Et tout en roulant ces pensees, j'ecoutais si je n'entendais pas le
signal, quoique sachant fort bien qu'il ne pouvait pas etre donne de
quelque temps encore. Les buffalos s'avancaient lentement, broutant tout
en marchant, et continuant de se coucher l'un apres l'autre. Je trouvais
assez etrange de les voir ainsi s'affaisser successivement, mais j'avais
vu des troupeaux de betail, pres des fermes, en faire autant, et j'etais a
cette epoque peu familiarise avec les moeurs des buffalos. Quelques-uns
semblaient s'agiter violemment sur le sol et le frapper avec force de
leurs pieds. J'avais entendu parler de la maniere toute particuliere dont
ces animaux ont l'habitude de se _vautrer_, et je pensai qu'ils etaient en
train de se livrer a cet exercice. J'aurais voulu mieux jouir de la vue de
ce curieux spectacle; mais les hautes herbes m'en empechaient. Je
n'apercevais que les epaules velues et, de temps en temps, quelque sabot
qui se levait au-dessus de l'herbe. Je suivais ces mouvements avec un
grand interet, et j'etais certain maintenant que l'enveloppement serait
complet avant qu'il ne leur prit fantaisie de se lever. Enfin, le dernier
de la bande suivit l'exemple de ses compagnons et disparut. Ils etaient
alors tous sur le flanc, a moitie ensevelis dans l'herbe. Il me sembla que
je voyais le veau encore sur ses pieds; mais a ce moment le clairon
retentit, et des cris partirent de tous les cotes de la prairie. J'appuyai
l'eperon sur les flancs de mon cheval et m'elancai dans la plaine.

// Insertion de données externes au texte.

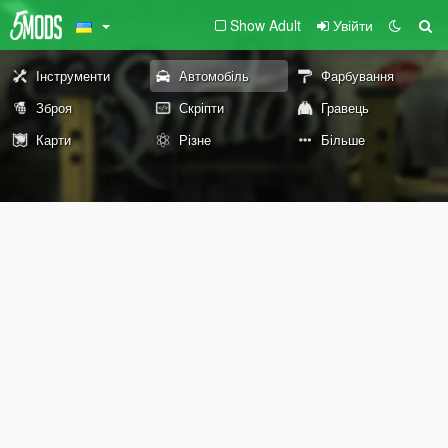
Show Adult
Увійти
Інструменти
Автомобіль
Фарбування
Зброя
Скріпти
Гравець
Карти
Різне
Більше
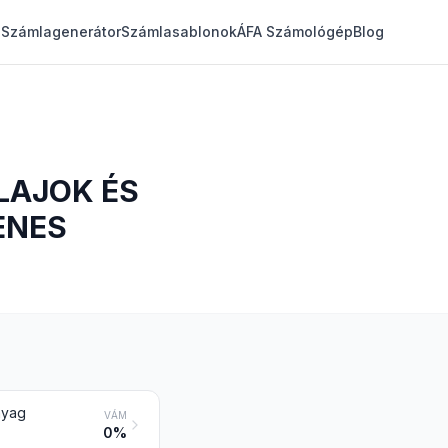
Számlagenerátor
Számlasablonok
ÁFA Számológép
Blog
LAJOK ÉS
ENES
anyag
VÁM
0%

Cinquante autres avaient fait comme moi, poussant des cris en sortant du
bois. La bride dans la main gauche, et mon rifle pose en travers devant
moi, je galopais avec toute l'ardeur que pouvait inspirer une pareille
chasse. Mon fusil etait arme, je me tenais pret, et je tenais a honneur de
tirer le premier coup. Il n'y avait pas loin du poste que j'avais occupe
au buffalo le plus rapproche. Mon cheval allait comme une fleche, et je
fus bientot a portee.
--Est-ce que la bete est endormie? Je n'en suis plus qu'a dix pas et elle
ne bouge pas! Ma foi, je vais tirer dessus pendant qu'elle est couchee.